--- START ---

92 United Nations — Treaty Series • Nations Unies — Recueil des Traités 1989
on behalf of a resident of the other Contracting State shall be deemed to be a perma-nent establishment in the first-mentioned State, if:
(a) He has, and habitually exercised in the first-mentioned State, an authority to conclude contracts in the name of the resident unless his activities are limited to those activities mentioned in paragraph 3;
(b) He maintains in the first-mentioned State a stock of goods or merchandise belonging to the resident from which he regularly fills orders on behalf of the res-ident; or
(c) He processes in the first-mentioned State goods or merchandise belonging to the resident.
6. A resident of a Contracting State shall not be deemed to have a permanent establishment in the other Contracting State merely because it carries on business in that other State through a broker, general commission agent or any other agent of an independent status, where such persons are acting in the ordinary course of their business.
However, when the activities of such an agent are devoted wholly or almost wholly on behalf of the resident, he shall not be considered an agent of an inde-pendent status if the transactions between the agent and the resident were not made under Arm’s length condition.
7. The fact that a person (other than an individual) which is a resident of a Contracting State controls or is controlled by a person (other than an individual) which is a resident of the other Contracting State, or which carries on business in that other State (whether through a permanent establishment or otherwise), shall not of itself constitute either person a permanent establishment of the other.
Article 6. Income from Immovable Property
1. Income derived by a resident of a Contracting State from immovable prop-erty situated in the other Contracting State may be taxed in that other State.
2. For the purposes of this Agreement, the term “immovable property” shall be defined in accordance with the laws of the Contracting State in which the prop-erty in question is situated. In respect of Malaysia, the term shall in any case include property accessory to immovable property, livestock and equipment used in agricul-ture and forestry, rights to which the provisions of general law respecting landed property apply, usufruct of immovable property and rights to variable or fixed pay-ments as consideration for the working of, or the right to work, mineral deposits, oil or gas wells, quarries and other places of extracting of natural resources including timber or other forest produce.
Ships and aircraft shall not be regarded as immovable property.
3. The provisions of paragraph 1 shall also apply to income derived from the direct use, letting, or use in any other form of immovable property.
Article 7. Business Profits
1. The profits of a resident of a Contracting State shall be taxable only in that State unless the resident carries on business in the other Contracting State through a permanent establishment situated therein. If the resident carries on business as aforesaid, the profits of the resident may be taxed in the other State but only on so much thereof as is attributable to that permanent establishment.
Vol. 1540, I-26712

--- END ---

(TASK OBJECTIVE) Of the lines above, extract only those from the line with "3. The provisions" to the line with "Article 7. Business Profits", both included, exactly as written.

(COMPLETED EXERCISE)
3. The provisions of paragraph 1 shall also apply to income derived from the direct use, letting, or use in any other form of immovable property.
Article 7. Business Profits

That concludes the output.